|Yelp is fighting to maintain the integrity of positive reviews on its site.
Yelp has started publicly branding companies it suspects of buying fake evaluations. The consumer review site said on its blog on Oct. 18 that it's getting even tougher on reviews it thinks may have been bought and paid for. When Yelp users visit a site that has been caught gaming the system, they will be greeted by a "warning" message that lets them know the business has been caught red-handed trying to buy positive reviews.
If a business has had a large number of reviews submitted from the same Internet Protocol (IP) address, it' an indicator that they lack authenticity, says Yelp.
For 90 days, a business that has been caught will be forced to bear the warning message as a type of scarlet letter, which will dramatically diminish the credibility of any review it has received. Yelp, with more than 60 million monthly visitors, already had a review filter in place and understands that its own reputation hinges on the credibility of the reviews posted by its users.
Yelp says it "won't let a few bad apples spoil the bunch," but according to its own Q2 2012 data, 38% of reviews give five stars.
The stakes have never been higher for the company. Its user reviews are now built directly into Apple's new maps application, which means they are in the hands of literally every iPhone user.
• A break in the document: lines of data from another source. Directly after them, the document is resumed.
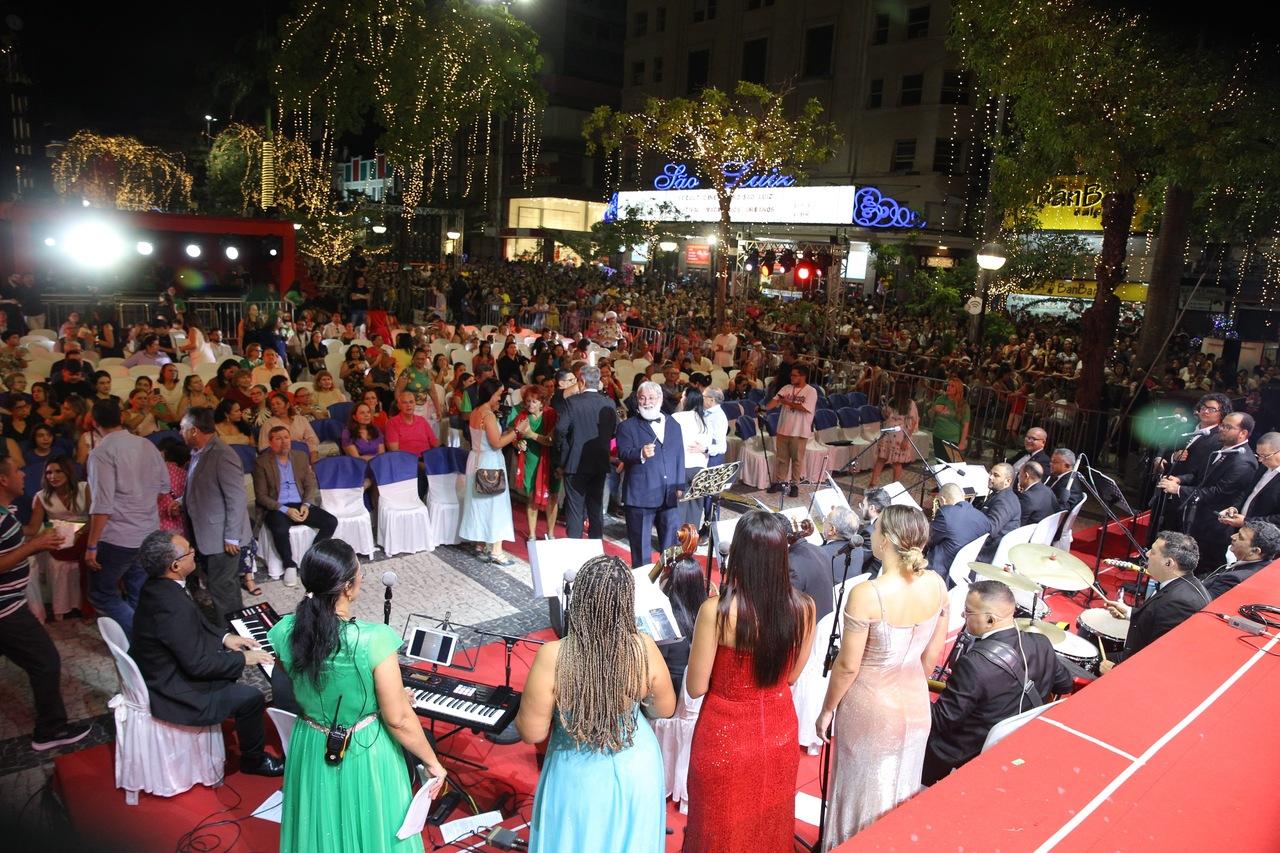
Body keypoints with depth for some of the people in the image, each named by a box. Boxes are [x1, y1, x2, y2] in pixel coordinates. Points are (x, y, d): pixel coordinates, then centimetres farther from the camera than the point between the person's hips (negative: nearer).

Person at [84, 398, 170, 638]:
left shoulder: (102, 452, -15)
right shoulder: (147, 445, 3)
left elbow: (102, 504, -19)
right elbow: (165, 486, 12)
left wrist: (91, 545, -13)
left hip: (117, 538, -6)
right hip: (149, 535, 6)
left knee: (101, 594, 7)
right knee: (139, 597, 15)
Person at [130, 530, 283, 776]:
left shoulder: (157, 585, -5)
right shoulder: (174, 607, -35)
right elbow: (198, 665, -27)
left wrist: (224, 637, 4)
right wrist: (243, 659, -15)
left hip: (159, 673, 10)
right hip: (171, 695, -10)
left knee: (228, 658, 21)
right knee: (251, 698, -8)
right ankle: (254, 759, 16)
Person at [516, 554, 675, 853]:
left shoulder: (552, 657, -28)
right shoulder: (644, 649, -20)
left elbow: (532, 733, -16)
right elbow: (665, 709, -3)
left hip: (581, 777, -2)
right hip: (636, 769, 2)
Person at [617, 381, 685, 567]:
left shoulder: (673, 425, 15)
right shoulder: (627, 426, 1)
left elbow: (680, 458, 17)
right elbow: (623, 454, -13)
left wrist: (680, 486, 9)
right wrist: (641, 454, -32)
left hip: (670, 496, 4)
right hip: (640, 496, -4)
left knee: (672, 545, 10)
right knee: (640, 547, 4)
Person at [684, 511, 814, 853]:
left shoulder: (717, 611, -27)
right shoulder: (804, 607, -14)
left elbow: (695, 688, -14)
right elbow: (791, 675, 1)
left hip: (726, 739, -3)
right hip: (780, 735, 4)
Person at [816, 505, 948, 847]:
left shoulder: (867, 594, -28)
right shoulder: (937, 585, -11)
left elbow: (847, 666, -20)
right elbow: (933, 654, 1)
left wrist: (826, 710, -4)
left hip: (870, 709, -5)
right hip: (916, 704, 5)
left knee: (863, 794, 17)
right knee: (902, 792, 25)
And if it seems improbable that a brand would actually try to game the system or pay for positive reviews, consider this: An extra half-star rating on Yelp causes restaurants to sell out 19% more frequently (increase from 30% to 49% of the time), according to a September 2012 UC Berkeley study.
We've already covered five communications tips for managing a brand's presence on Yelp, but it's time to add a sixth: Ask customers to review your business, but never try to game the system in any way.